7. My own faith and hope guide me. As I’ve
written in this blog before, I don’t care whether my leaders are white, black, brown, yellow, red, or purple with polkadots and little wiggly antennae. All I want is leaders who are progressive, intelligent, empathetic and effective. I
was happy with Barack Obama in the White House, and I’d much like someone like him back.
Call it reverse prejudice, if you like. But I don’t think it really is. It’s a preference based on past performance, of the four great “leaders of color” mentioned
above. It’s a respect for the
perseverance of our African-Americans, who’ve kept hope alive for four centuries, only rarely—and in small numbers—resorting to futile armed rebellion. But most of all, it’s a goal of my own: that with some deep thought and constructive action, we can bring the 2043 racial tipping point closer by giving hope to those now in despair.
Today’s Republican leaders often ridicule what they most fear. Just so, Sarah Palin derided “that hopey changey thing” that put Barack Obama in the White House. Just so, Mitch McConnell and scamster Paul Ryan deride the community organizing skills that (former) President Barack Obama and Attorney General Eric Holder are using at this very moment to turn the red South blue.
If only we progressive whites can help them, we can forge a permanent coalition among progressive whites and now-despairing people of color. We can form the grand coalition of workers, regardless of tribe, of which our progressive forebears could only dream. Our nation has not seen anything like such a coalition formed since FDR won by a landslide, in the depths of the depression, in 1932. But the time is ripe for one now.

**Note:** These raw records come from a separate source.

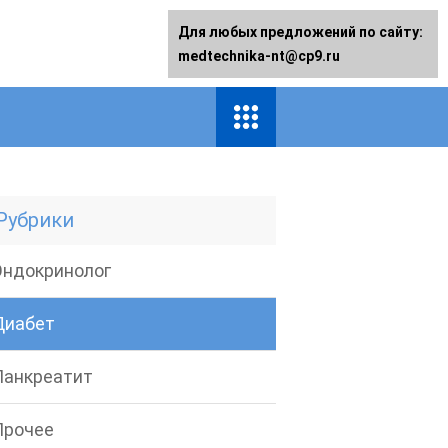
Для любых предложений по сайту:
medtechnika-nt@cp9.ru
Рубрики
Эндокринолог
Диабет
Панкреатит
Прочее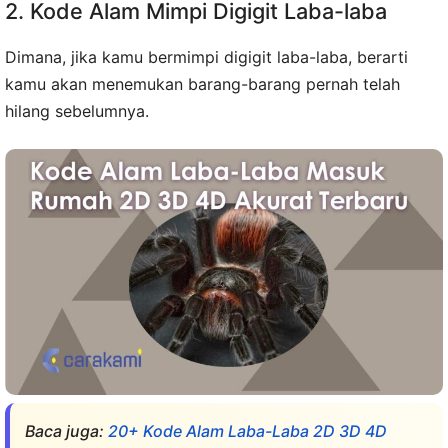
2. Kode Alam Mimpi Digigit Laba-laba
Dimana, jika kamu bermimpi digigit laba-laba, berarti
kamu akan menemukan barang-barang pernah telah
hilang sebelumnya.
Baca juga:
20+ Kode Alam Laba-Laba 2D 3D 4D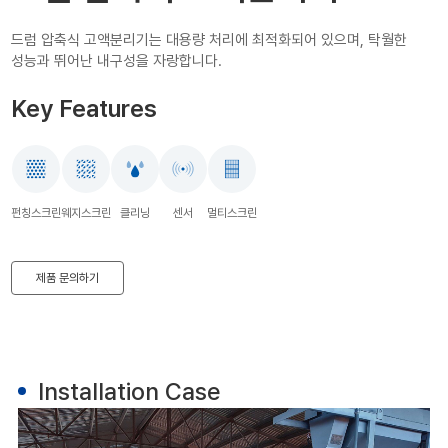
드럼 압축식 고액분리기는 대용량 처리에 최적화되어 있으며,
탁월한
성능과 뛰어난 내구성을 자랑합니다.
Key Features
펀칭스크린
웨지스크린
클리닝
센서
멀티스크린
제품 문의하기
Installation Case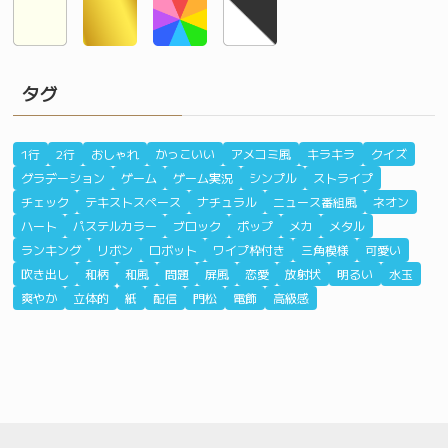
タグ
1行
2行
おしゃれ
かっこいい
アメコミ風
キラキラ
クイズ
グラデーション
ゲーム
ゲーム実況
シンプル
ストライプ
チェック
テキストスペース
ナチュラル
ニュース番組風
ネオン
ハート
パステルカラー
ブロック
ポップ
メカ
メタル
ランキング
リボン
ロボット
ワイプ枠付き
三角模様
可愛い
吹き出し
和柄
和風
問題
屏風
恋愛
放射状
明るい
水玉
爽やか
立体的
紙
配信
門松
電飾
高級感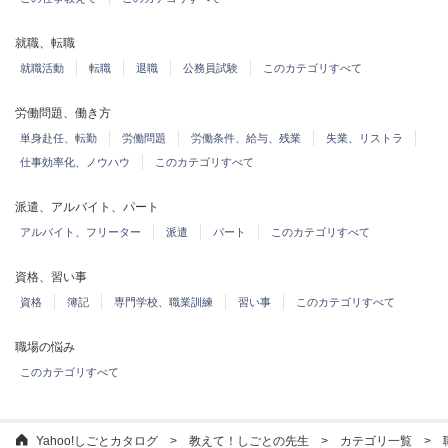
就職、転職
就職活動
転職
退職
公務員試験
このカテゴリすべて
労働問題、働き方
単身赴任、転勤
労働問題
労働条件、給与、残業
失業、リストラ
仕事効率化、ノウハウ
このカテゴリすべて
派遣、アルバイト、パート
アルバイト、フリーター
派遣
パート
このカテゴリすべて
資格、習い事
資格
簿記
専門学校、職業訓練
習い事
このカテゴリすべて
職場の悩み
このカテゴリすべて
Yahoo!しごとカタログ
教えて！しごとの先生
カテゴリ一覧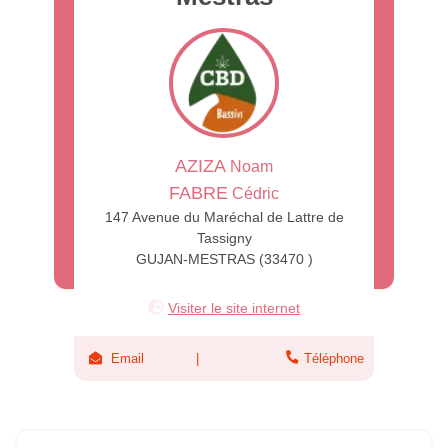
AZIZA
Noam
FABRE
Cédric
147 Avenue du Maréchal de Lattre de
Tassigny
GUJAN-MESTRAS (33470 )
Visiter le site internet
Email
Téléphone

Donald Trump is a backlasher’s backlasher. He has zero experience, zero aptitude for constructive politics, zero understanding of policy. He can’t keep an idea in his head for longer than a Tweet, and he changes his position weekly, if not daily. Virtually everything he does revolves around erasing the presidency of his predecessor, who just coincidentally happened to be half-black. In addition, he is the single most nasty, vile, selfish and self-centered excuse for a human being I have seen in national politics in my 72 years. Can we all say “flash in the pan”?
The question before us is who will follow Trump (assuming he doesn’t extinguish our species with a general nuclear war, for example, with Russia). If we progressive whites can team up with people of color, the vast majority of whom are Democrats and progressives, we can make 2043 come sooner and transform our nation
now.
If you credit this thesis, there are several organizations you can join and assist, including
Democracy for America and
Color of Change. If we all help these dedicated experts and put our shoulders to the wheel, we can have a progressive Congress (or at least a progressive Senate) next year, and a worthy successor to Barack Obama in the White House by 2020.
But we won’t get there by coddling white supremacists or their apologists, by seeking a “middle ground” between good and evil, or by letting political consultants with spreadsheets but no moral compasses control our thinking and our action. We’ll get there only by following our hearts and the lodestar that has made our nation “exceptional” from its very beginning: the belief that “all . . . are created equal.”